Tarea solicitada - Prolongue el fragmento sobre Sarmiento, Rosas y la educación popular a partir de su última oración.

------ Fragmento seleccionado ------

Lo cierto es con italianos y otros gringos, con gorriones y ferrocarriles, con escuelas y mujeres maestras, y también con criollos alfabetizados, se construyó la Argentina moderna en la que Sarmiento tuvo participación sustancial. Proyecto al que le dio una orientación más de clase media que de elites: la instrucción es la forma de que cada cual se adueñe de su futuro.

Volviendo a Anzoátegui, hay que admitir que ni era un demócrata ni pretendía serlo. Admiraba a los dictadores fascistas en la misma medida en que aborrecía a las democracias, al marxismo, a los extranjeros en general y a los judíos en particular. Veía en Rosas al dictador paternalista, defensor del ser nacional contra el imperialismo protestante. Capaz de gobernar sin “papelitos” (Constitución), con los grandes estancieros porteños, y de distribuir entre los caudillos provincianos amigos algo de la renta de la aduana, única “caja” de aquellos tiempos.

Cuando se compara a Rosas con Sarmiento conviene recordar sus respectivas miradas en materia de educación popular. Rosas desfinanció los establecimientos educativos de Buenos Aires, no sólo porque debía destinar fondos a la defensa nacional, como argumentaron los revisionistas, sino porque íntimamente recelaba de los efectos de la instrucción. Así se expresó cuando estaba en el exilio, en carta a Pepita Gómez (1871): el plan aprobado en Buenos Aires para la enseñanza “compulsoria y libre” sólo produciría anarquía en las ideas de los hombres porque es perjudicial enseñar a las clases pobres (José Read. J. M. de Rosas. Cartas del exilio, 1974). Como se sabe, Sarmiento tomó el camino opuesto: hizo de la educación popular el asunto central de su proyecto de país antes, durante y después de ocupar la presidencia.

------ Entradas proporcionadas ------

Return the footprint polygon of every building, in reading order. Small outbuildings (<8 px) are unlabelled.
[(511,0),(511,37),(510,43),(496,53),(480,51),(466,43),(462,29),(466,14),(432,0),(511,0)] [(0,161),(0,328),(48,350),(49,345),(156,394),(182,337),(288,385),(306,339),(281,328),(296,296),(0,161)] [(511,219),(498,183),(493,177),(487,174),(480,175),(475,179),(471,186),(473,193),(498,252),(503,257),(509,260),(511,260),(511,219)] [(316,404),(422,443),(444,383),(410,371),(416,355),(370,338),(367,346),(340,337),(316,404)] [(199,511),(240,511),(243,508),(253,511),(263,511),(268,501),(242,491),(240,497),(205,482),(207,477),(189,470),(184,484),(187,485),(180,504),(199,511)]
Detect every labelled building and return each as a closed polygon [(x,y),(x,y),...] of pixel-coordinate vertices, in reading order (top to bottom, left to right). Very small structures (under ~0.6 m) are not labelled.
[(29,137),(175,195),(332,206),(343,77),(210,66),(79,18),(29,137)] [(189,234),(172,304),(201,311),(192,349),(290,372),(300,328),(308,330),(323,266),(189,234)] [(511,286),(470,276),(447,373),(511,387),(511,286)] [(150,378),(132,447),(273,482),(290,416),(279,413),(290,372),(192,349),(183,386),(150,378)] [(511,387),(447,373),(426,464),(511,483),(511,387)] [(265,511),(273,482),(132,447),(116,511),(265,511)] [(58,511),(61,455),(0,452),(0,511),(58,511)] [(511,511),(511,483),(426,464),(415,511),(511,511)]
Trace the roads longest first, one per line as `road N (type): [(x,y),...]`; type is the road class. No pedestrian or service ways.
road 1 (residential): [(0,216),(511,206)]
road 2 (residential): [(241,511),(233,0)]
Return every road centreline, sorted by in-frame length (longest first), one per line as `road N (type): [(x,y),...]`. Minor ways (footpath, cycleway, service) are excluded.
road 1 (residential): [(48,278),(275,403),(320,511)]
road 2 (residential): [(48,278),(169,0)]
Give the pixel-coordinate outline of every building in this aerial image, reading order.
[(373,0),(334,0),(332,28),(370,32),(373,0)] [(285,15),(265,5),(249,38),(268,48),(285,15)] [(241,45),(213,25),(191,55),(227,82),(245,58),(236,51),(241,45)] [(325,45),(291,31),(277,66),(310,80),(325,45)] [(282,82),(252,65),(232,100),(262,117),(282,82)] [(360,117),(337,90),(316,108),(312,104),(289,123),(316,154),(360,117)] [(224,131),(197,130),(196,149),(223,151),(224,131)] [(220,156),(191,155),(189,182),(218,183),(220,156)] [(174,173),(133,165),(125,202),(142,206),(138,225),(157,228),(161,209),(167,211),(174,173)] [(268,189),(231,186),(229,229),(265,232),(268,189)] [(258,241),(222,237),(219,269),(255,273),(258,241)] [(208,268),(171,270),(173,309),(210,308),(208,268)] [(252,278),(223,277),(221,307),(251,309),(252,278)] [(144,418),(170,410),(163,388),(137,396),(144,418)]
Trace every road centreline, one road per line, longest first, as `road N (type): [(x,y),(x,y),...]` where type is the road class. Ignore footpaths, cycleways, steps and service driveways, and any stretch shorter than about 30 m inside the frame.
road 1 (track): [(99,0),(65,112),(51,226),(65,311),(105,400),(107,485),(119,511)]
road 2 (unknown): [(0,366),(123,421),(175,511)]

------

Problema resuelto -
Es comprensible que intelectuales conservadores (Palacio, Gálvez, Irazusta) fueran rosistas y antisarmientinos. Menos se entiende que el peronismo, guiado por Arturo Jauretche y José María Rosa, que valorizaron en Rosas la expresión de un liderazgo esencialmente popular, adoptara una postura similar. Tampoco se entiende que el ala “progresista” del peronismo actual, embanderada en la lucha contra la discriminación, perdone al general Rosas la Campaña del Desierto de 1833, mientras condena por genocida al general Roca, quien la imitó y completó 46 años después. El pensamiento íntimo de Rosas a ese respecto se lee en las instrucciones al coronel Ramos sobre cómo matar a los prisioneros indígenas simulando una fuga (A. Dellepiane. El testamento de Rosas, 1957). Carta terrible, como la de Sarmiento sobre derramar sangre de gauchos.

Rosas y Sarmiento contribuyeron con aciertos y errores a construir el país y merecen ser parte de su memoria. Pero para evitar que vuelva a escribirse una “historia oficial” de réprobos y elegidos, sería bueno utilizar criterios alejados de las barricadas de otros tiempos y, en el caso de Sarmiento, no olvidar el valioso legado del “que nos enseñó a leer”, como dijera aquel trabajador del cementerio en el acto de remoción de sus restos.


*Historiadora.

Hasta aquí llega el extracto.